• [Exercise details] Starting at the line that contains "LESBIAN DATING IN CHUNCHULA, ALABAMA" and ending with the last line of the records, write those lines out again with "Offline" swapped for "Online" and nothing else altered. Leave the pictures out of your answer.

Dataset entries
========================================================================

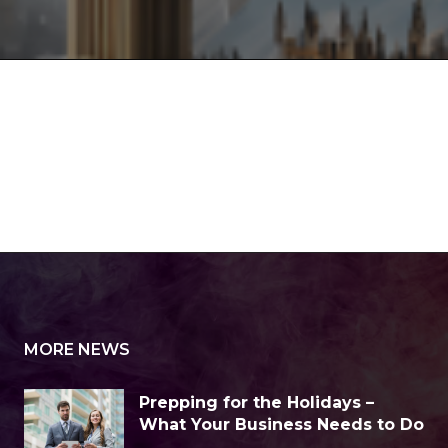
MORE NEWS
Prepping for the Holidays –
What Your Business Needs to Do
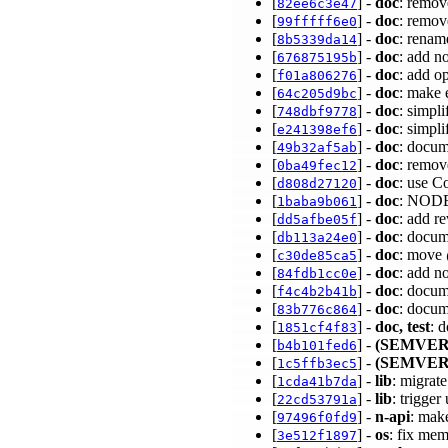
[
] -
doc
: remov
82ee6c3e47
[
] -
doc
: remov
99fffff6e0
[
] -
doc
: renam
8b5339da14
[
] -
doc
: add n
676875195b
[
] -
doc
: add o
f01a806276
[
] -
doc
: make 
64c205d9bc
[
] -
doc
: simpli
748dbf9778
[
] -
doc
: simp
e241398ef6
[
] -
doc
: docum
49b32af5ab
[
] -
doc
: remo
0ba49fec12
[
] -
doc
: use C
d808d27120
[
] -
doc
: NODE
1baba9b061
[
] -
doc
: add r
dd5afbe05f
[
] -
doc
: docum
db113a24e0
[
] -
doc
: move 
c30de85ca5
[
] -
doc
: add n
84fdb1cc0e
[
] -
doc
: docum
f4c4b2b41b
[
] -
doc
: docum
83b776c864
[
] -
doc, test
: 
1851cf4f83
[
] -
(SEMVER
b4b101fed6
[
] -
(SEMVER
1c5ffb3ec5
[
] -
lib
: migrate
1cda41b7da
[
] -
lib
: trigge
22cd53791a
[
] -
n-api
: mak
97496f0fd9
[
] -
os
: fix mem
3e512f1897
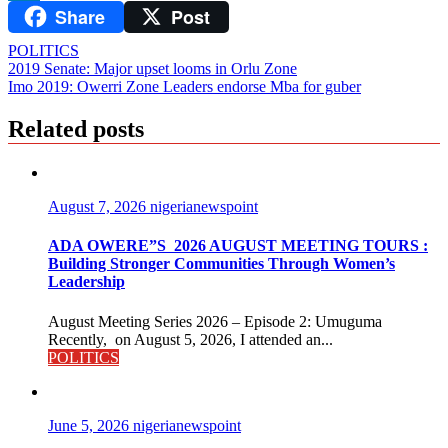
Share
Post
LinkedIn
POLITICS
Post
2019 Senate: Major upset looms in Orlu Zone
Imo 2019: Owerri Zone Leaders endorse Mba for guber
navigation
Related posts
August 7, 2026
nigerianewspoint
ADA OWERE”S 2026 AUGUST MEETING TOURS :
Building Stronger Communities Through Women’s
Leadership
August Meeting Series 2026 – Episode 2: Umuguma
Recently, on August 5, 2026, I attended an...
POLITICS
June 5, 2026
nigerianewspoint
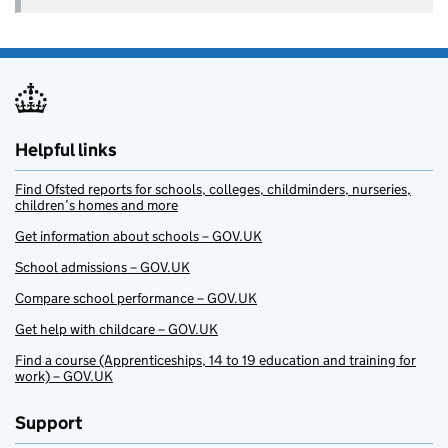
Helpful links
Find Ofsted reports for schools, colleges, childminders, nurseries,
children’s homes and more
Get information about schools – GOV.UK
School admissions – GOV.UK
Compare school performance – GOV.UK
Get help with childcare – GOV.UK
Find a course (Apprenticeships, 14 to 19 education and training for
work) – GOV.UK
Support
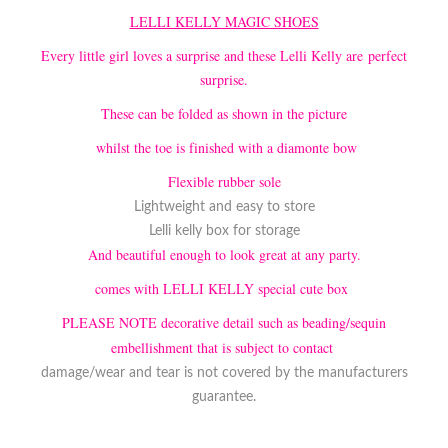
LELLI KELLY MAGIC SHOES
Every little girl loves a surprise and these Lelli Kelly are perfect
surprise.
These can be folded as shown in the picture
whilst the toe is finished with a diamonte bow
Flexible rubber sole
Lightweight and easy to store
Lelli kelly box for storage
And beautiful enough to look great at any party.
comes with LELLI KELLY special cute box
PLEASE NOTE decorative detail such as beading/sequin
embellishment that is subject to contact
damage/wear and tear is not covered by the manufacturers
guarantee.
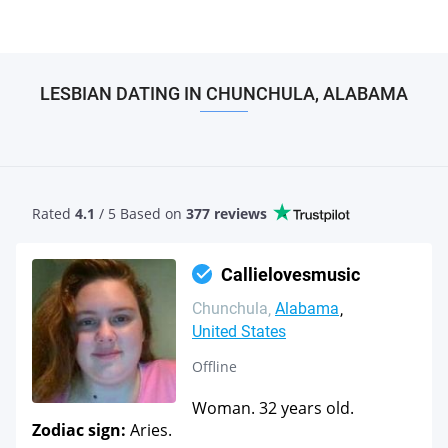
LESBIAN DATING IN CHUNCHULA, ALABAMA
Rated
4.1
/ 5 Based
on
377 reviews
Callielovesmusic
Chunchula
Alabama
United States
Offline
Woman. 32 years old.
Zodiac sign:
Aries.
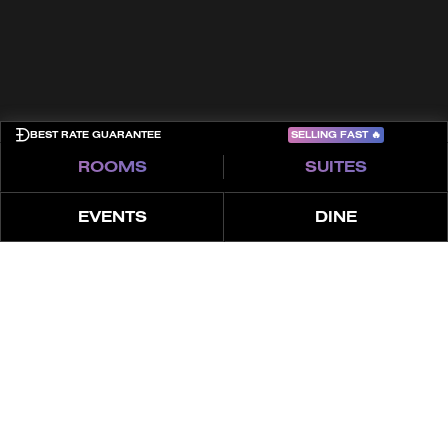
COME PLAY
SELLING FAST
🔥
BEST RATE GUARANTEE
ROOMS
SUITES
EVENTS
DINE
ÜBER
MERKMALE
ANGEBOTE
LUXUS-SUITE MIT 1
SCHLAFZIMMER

========================================================================

• [Written answer]
LESBIAN DATING IN CHUNCHULA, ALABAMA
Rated
4.1
/ 5 Based
on
377 reviews
Callielovesmusic
Chunchula
Alabama
United States
Online
Woman. 32 years old.
Zodiac sign:
Aries.
COME PLAY
SELLING FAST
🔥
BEST RATE GUARANTEE
ROOMS
SUITES
EVENTS
DINE
ÜBER
MERKMALE
ANGEBOTE
LUXUS-SUITE MIT 1
SCHLAFZIMMER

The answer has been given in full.